[Chart-based quiz items]
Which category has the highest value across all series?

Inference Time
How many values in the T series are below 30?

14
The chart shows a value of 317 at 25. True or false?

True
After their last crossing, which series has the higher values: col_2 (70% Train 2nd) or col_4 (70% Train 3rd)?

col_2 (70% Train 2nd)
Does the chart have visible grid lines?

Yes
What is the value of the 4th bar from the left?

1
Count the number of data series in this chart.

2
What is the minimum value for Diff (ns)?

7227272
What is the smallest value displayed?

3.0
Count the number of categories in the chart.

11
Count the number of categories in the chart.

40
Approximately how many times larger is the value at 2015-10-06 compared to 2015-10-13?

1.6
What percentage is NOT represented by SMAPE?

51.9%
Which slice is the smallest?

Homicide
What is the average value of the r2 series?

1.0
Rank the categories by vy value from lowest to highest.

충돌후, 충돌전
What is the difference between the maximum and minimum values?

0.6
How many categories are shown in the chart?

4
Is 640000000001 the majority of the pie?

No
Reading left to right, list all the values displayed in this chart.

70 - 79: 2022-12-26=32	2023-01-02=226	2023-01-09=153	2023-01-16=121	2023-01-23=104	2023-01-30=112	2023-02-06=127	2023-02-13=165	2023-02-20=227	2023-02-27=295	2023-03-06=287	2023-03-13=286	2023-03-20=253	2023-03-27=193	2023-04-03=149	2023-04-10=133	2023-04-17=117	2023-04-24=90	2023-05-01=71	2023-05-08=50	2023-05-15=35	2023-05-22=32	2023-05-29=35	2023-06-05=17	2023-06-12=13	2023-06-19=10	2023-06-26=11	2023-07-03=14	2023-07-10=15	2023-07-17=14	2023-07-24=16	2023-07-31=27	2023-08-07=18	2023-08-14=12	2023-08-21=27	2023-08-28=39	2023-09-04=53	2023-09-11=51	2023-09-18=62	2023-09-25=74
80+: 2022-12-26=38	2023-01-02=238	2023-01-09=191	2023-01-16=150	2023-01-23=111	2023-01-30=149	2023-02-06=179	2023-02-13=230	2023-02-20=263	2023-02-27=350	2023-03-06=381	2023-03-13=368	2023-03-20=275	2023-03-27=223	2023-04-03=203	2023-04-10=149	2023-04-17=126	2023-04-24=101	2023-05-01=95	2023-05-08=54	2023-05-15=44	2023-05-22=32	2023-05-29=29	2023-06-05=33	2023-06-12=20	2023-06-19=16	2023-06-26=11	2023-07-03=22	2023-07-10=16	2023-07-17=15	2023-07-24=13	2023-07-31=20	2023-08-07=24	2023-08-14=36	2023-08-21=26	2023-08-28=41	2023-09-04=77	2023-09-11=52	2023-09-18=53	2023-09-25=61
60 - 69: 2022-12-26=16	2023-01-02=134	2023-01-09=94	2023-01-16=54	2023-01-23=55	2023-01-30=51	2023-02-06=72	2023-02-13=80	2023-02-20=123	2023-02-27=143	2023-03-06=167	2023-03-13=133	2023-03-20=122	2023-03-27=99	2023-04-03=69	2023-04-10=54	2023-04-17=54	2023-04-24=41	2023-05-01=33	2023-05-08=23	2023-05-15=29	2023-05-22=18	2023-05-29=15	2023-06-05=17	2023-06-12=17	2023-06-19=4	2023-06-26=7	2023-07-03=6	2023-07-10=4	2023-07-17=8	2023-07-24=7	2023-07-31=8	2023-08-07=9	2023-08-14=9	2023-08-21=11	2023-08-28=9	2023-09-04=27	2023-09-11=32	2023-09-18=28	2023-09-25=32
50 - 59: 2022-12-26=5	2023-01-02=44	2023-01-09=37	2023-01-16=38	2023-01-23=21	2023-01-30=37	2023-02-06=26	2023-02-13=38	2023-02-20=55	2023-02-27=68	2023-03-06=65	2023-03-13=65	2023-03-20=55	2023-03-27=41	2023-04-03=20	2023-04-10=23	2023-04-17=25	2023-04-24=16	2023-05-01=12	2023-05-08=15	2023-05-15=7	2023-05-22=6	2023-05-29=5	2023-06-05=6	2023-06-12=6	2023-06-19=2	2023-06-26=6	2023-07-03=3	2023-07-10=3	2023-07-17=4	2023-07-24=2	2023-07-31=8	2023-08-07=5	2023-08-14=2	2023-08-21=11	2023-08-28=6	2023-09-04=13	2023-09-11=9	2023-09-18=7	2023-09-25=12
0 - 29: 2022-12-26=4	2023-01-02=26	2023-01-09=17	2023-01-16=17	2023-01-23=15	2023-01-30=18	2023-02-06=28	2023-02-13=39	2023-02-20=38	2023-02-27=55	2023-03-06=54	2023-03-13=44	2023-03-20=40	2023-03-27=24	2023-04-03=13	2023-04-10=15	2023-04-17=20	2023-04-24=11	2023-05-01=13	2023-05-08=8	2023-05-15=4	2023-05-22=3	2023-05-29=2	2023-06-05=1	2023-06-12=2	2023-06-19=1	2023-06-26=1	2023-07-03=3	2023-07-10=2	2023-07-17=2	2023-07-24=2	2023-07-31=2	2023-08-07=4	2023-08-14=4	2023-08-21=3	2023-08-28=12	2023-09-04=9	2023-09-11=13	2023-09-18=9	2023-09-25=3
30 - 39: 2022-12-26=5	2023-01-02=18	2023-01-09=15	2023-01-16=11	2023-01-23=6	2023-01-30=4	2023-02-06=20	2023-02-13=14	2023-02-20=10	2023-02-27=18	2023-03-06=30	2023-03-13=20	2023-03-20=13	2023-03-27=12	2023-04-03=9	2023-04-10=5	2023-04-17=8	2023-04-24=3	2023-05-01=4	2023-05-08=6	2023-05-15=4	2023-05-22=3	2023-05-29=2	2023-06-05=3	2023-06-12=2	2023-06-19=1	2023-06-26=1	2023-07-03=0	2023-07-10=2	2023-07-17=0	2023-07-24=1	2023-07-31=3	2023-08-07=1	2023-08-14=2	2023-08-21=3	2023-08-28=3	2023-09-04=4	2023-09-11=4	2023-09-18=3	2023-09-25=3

### ASSIGNED TASK
Output the lines of the entries above as a numbered list, starting at the line containing "Inference Time" and ending at the line containing "Is 640000000001 the majority of the pie?", both included, with blank lines left out.

### SOLUTION TO THIS PROBLEM
1. Inference Time
2. How many values in the T series are below 30?
3. 14
4. The chart shows a value of 317 at 25. True or false?
5. True
6. After their last crossing, which series has the higher values: col_2 (70% Train 2nd) or col_4 (70% Train 3rd)?
7. col_2 (70% Train 2nd)
8. Does the chart have visible grid lines?
9. Yes
10. What is the value of the 4th bar from the left?
11. 1
12. Count the number of data series in this chart.
13. 2
14. What is the minimum value for Diff (ns)?
15. 7227272
16. What is the smallest value displayed?
17. 3.0
18. Count the number of categories in the chart.
19. 11
20. Count the number of categories in the chart.
21. 40
22. Approximately how many times larger is the value at 2015-10-06 compared to 2015-10-13?
23. 1.6
24. What percentage is NOT represented by SMAPE?
25. 51.9%
26. Which slice is the smallest?
27. Homicide
28. What is the average value of the r2 series?
29. 1.0
30. Rank the categories by vy value from lowest to highest.
31. 충돌후, 충돌전
32. What is the difference between the maximum and minimum values?
33. 0.6
34. How many categories are shown in the chart?
35. 4
36. Is 640000000001 the majority of the pie?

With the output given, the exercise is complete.